IV.  The FCPA in 2016 and Beyond

The FCPA continues to be a significant enforcement priority for DOJ and SEC. The number of DOJ staff dedicated to fighting foreign corruption continued to grow in 2015, and the U.S. government’s rhetoric remains sharp. While these are hardly groundbreaking observations, the message is worth repeating for good reason: it’s true and many companies and individuals have not taken it sufficiently to heart. 

FCPA enforcement may, however, look somewhat different in 2016. For one, it remains to be seen how DOJ’s re-calibrated cooperation approach will manifest in practice. While some remain concerned that the articulated approach will set an almost impossible cooperation standard, others foresee a new era of smaller penalties and more declinations for corporations that choose the open-kimono path in contrast to steep, “top ten caliber” penalties for those corporations selecting an alternative path. It also remains to be seen how DOJ’s new “compliance expert” will factor into the settlement process, but most expect that input from that new position will result in greater scrutiny of “enhanced compliance programs” proposed by companies in settlement discussions. 

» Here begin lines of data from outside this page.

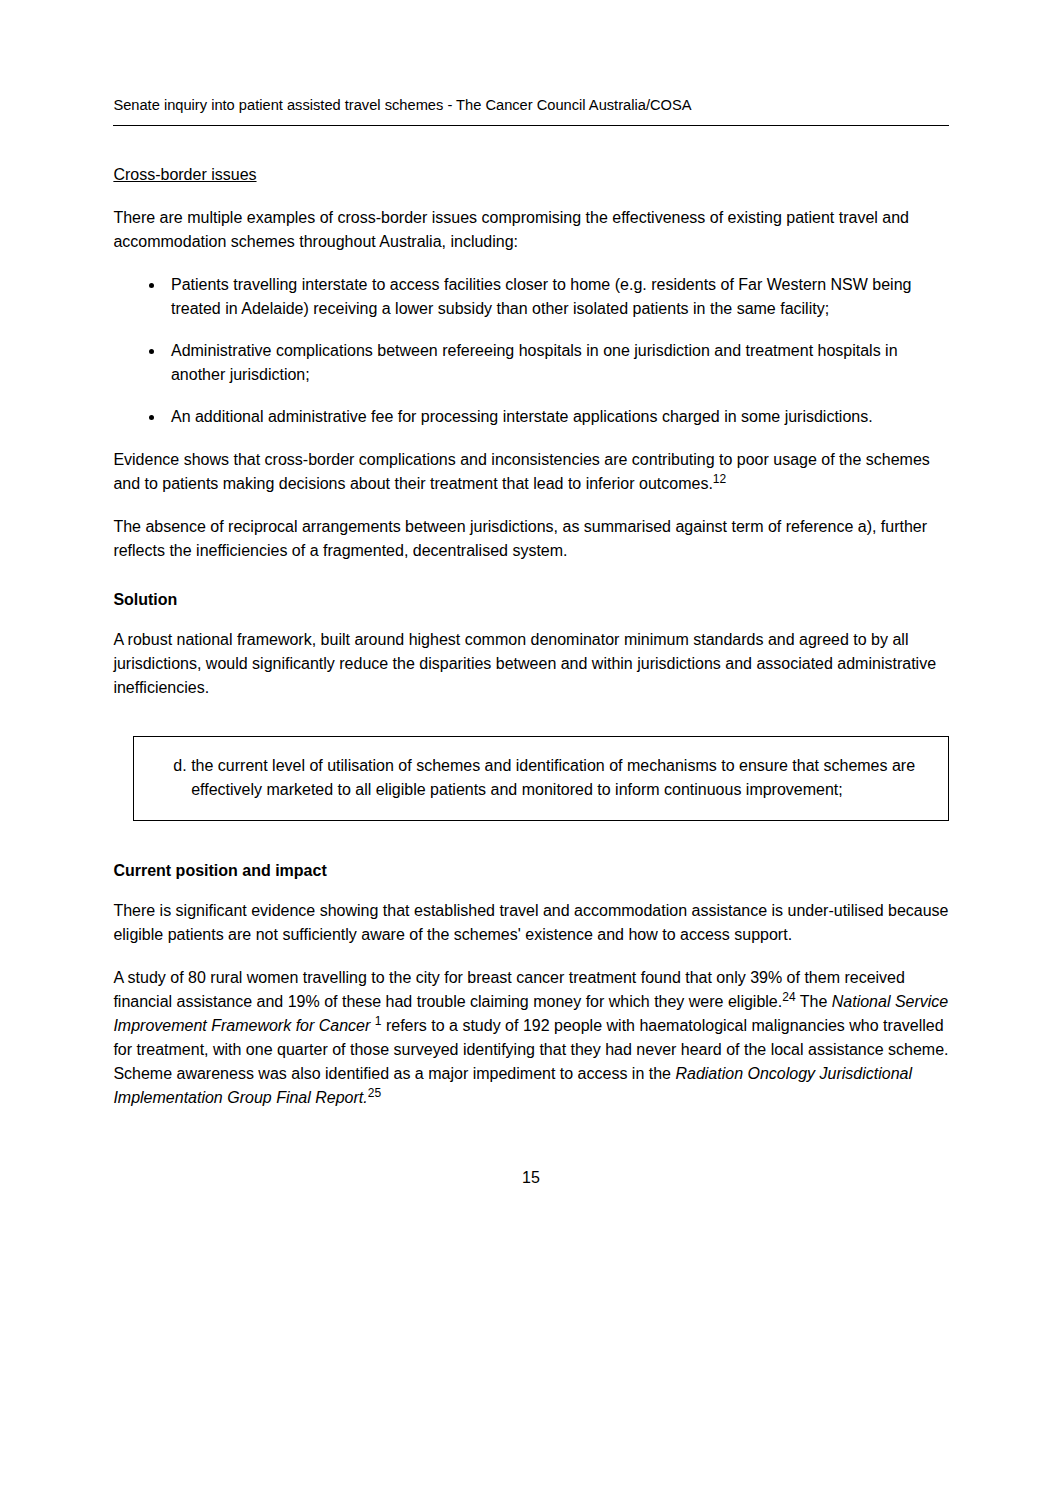Senate inquiry into patient assisted travel schemes - The Cancer Council Australia/COSA
Cross-border issues
There are multiple examples of cross-border issues compromising the effectiveness of existing patient travel and accommodation schemes throughout Australia, including:
Patients travelling interstate to access facilities closer to home (e.g. residents of Far Western NSW being treated in Adelaide) receiving a lower subsidy than other isolated patients in the same facility;
Administrative complications between refereeing hospitals in one jurisdiction and treatment hospitals in another jurisdiction;
An additional administrative fee for processing interstate applications charged in some jurisdictions.
Evidence shows that cross-border complications and inconsistencies are contributing to poor usage of the schemes and to patients making decisions about their treatment that lead to inferior outcomes.12
The absence of reciprocal arrangements between jurisdictions, as summarised against term of reference a), further reflects the inefficiencies of a fragmented, decentralised system.
Solution
A robust national framework, built around highest common denominator minimum standards and agreed to by all jurisdictions, would significantly reduce the disparities between and within jurisdictions and associated administrative inefficiencies.
the current level of utilisation of schemes and identification of mechanisms to ensure that schemes are effectively marketed to all eligible patients and monitored to inform continuous improvement;
Current position and impact
There is significant evidence showing that established travel and accommodation assistance is under-utilised because eligible patients are not sufficiently aware of the schemes' existence and how to access support.
A study of 80 rural women travelling to the city for breast cancer treatment found that only 39% of them received financial assistance and 19% of these had trouble claiming money for which they were eligible.24 The National Service Improvement Framework for Cancer 1 refers to a study of 192 people with haematological malignancies who travelled for treatment, with one quarter of those surveyed identifying that they had never heard of the local assistance scheme. Scheme awareness was also identified as a major impediment to access in the Radiation Oncology Jurisdictional Implementation Group Final Report.25
15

It also seems reasonable to expect additional focus on individual enforcement actions going forward. As in past years, the government has continued to emphasize the importance of pursuing FCPA violations by individuals. While, to date, DOJ has only enjoyed modest success in meeting this goal, its recent policy recalibration has the potential to move the needle. Should DOJ define “total cooperation” as requiring corporations to identify and turn evidence against “at fault” individuals, we could see the number of individual enforcement actions rise steeply.